Update 8/16/2007: Still chasing a water leak but we did get to drive the car a fair amount. The voltage stabilizer took care of the temperature gauge issues. Rob went on his first drive since the mid nineties so he is happy. Our first test drive was less than 200 feet, as a broken battery cable came loose. A trip to the auto parts store and that is resolved. Our 2nd test drive went for several miles, which produced scary steering judder. Some investigation turned up some loose tie rod ends. We tightened the tie rod ends up and checked a few other items and then Rob took his daughter for a short drive. Later in the week I went on a 15 mile drive or so to help shake things down some more. The flashers have quit working so I need to look into that but otherwise the car seems to run well. I'll chase the water leak some more and see if I can get that resolved.






 


Update 8/21/2007: The water leaks are finally resolved. It was leaking from two different places, the aforementioned heater valve connection and also it was leaking around one of the cylinder studs. Some of the cylinder studs on a TR 4 cylinder engine goes into the water jacket so it is possible for the stud to weep water past the stud and right up to the top nut. The head gasket will prevent the coolant from getting under the cylinder head so it forces it all the way up to the cylinder head nut. The factory actually had some sealer they used (at the nut on the cylinder head) and I believe it was lead based wire that looked much like solder. I used a modern silicone based sealer and now everything is dry. I also managed to correct a minor wiring issue and now the turn signals are once again working.

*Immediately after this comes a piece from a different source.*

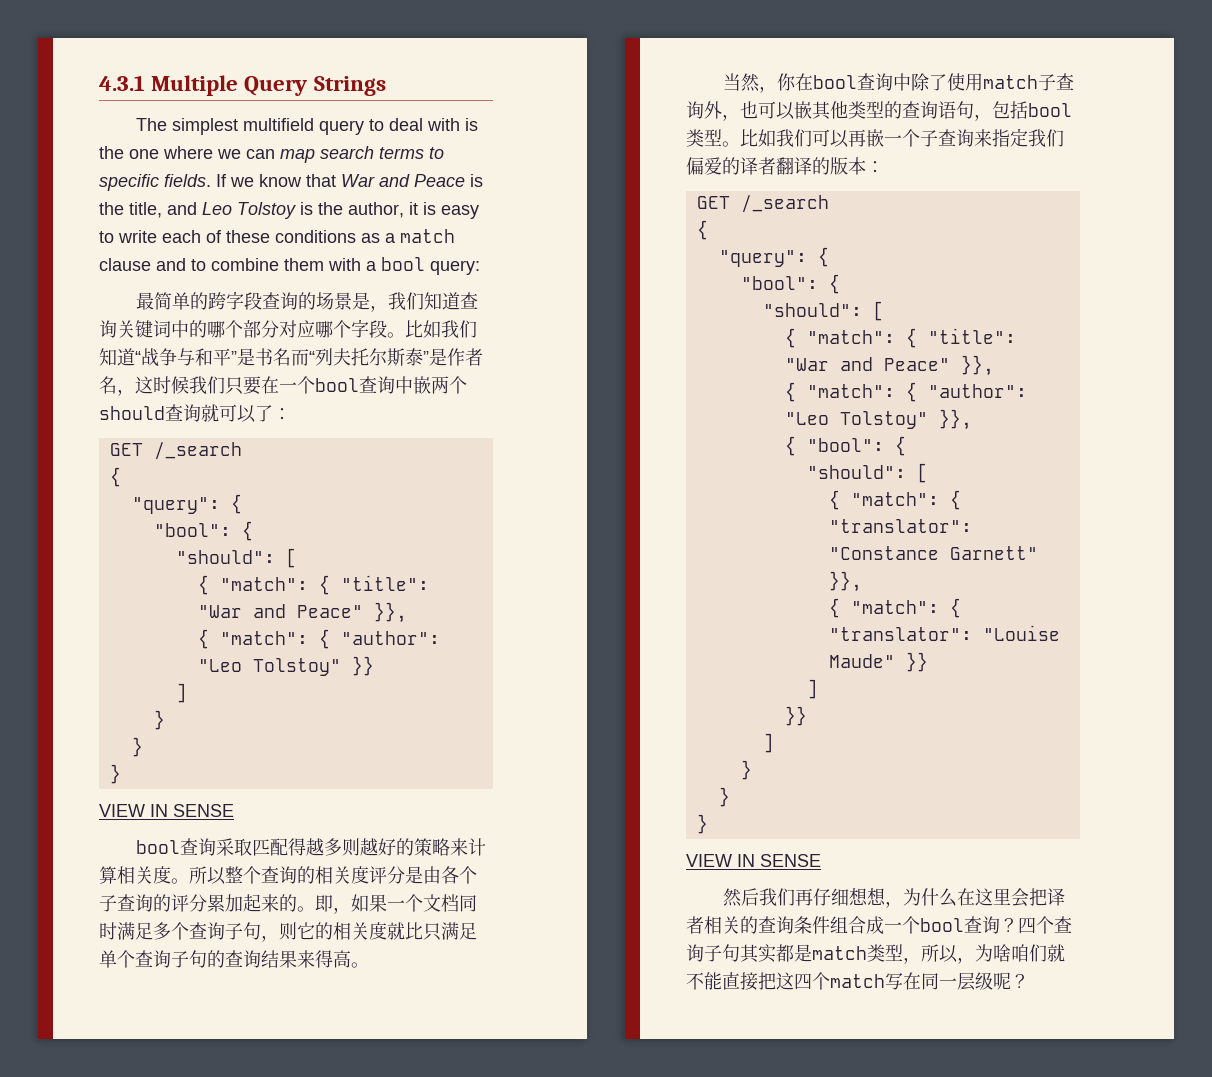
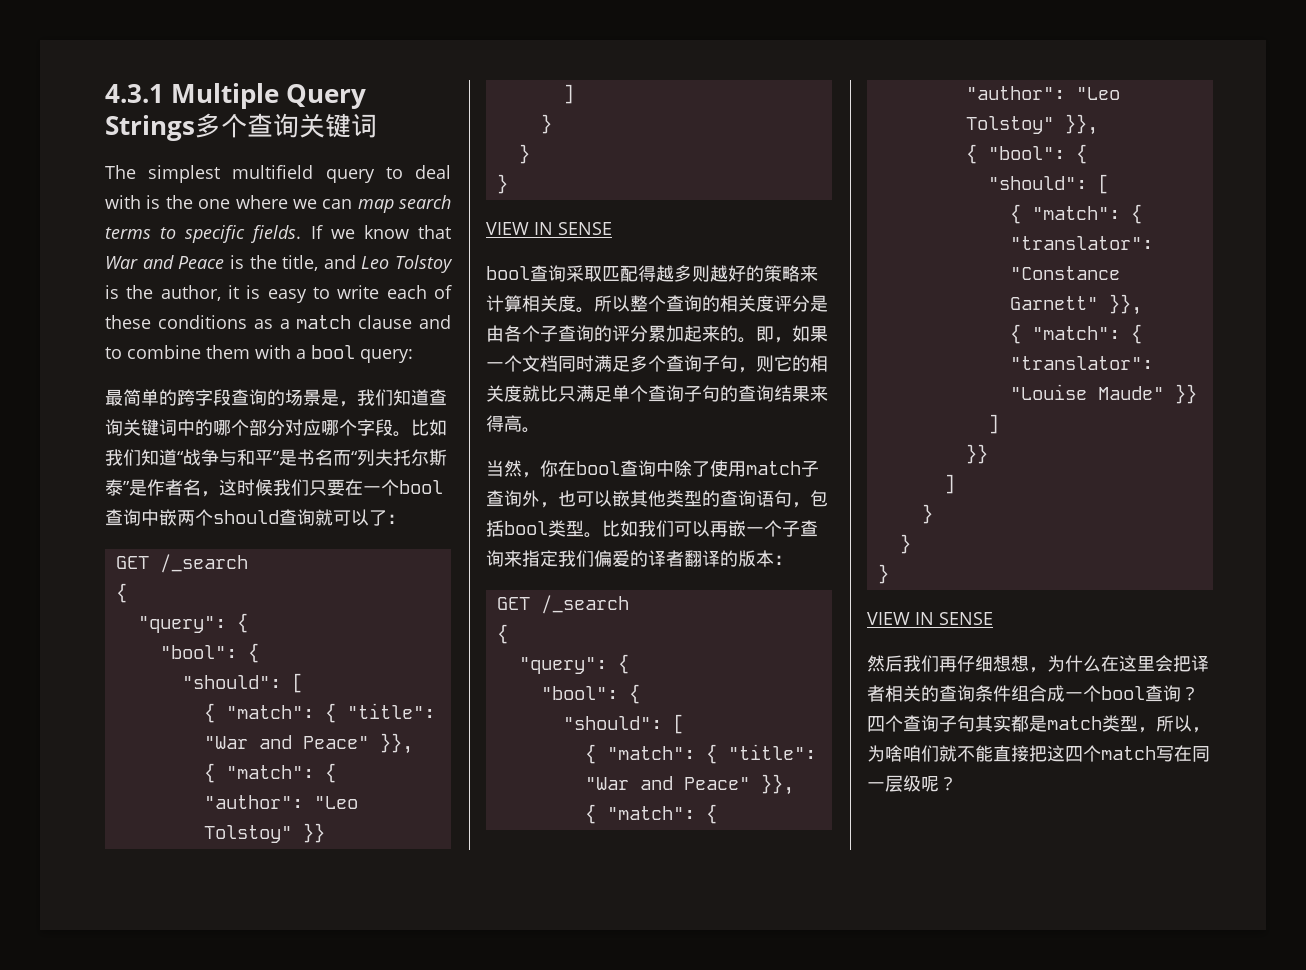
(386, 86) none -> [195,113,377,138] 多个查询关键词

Update 8/22/2007: The car went to the alignment shop today. It drives straight now. Rob has a set of wire wheels and plans to put those on Friday. We'll get the surrey top put on sometime over the weekend and other than the bonnet it should be ready.

Update 8/28/2007: Rob was up over the weekend and we got the surrey top on and the wire wheels installed. Wow, the car looks great before but now it is just plain stunning. The bad news is the wire wheels did introduce a pronounced vibration at highway speeds. At backroad speeds (45-50 MPH) it drives nice but over 55 it starts to get shakey.

Update 9/06/2006: I dug through a box of old headlights and finally found another Lucas headlamp that works so we now have a matched pair of original Lucas headlights (that actually work) in the car. I've driven the car quite a bit now and of course the oil leaks start to show up (it is a British car therefore it must leak oil). The differential has a minor leak and the valve cover is also leaking (despite being sealed with silicone sealer). I need to pull the valve cover off and see if it is straight. A bent valve cover can cause the leakage we are seeing.

Rob did get a chance to finally show his car at our annual car show, which was the debut for this car. Rob (and the car) has now returned home to Birmingham.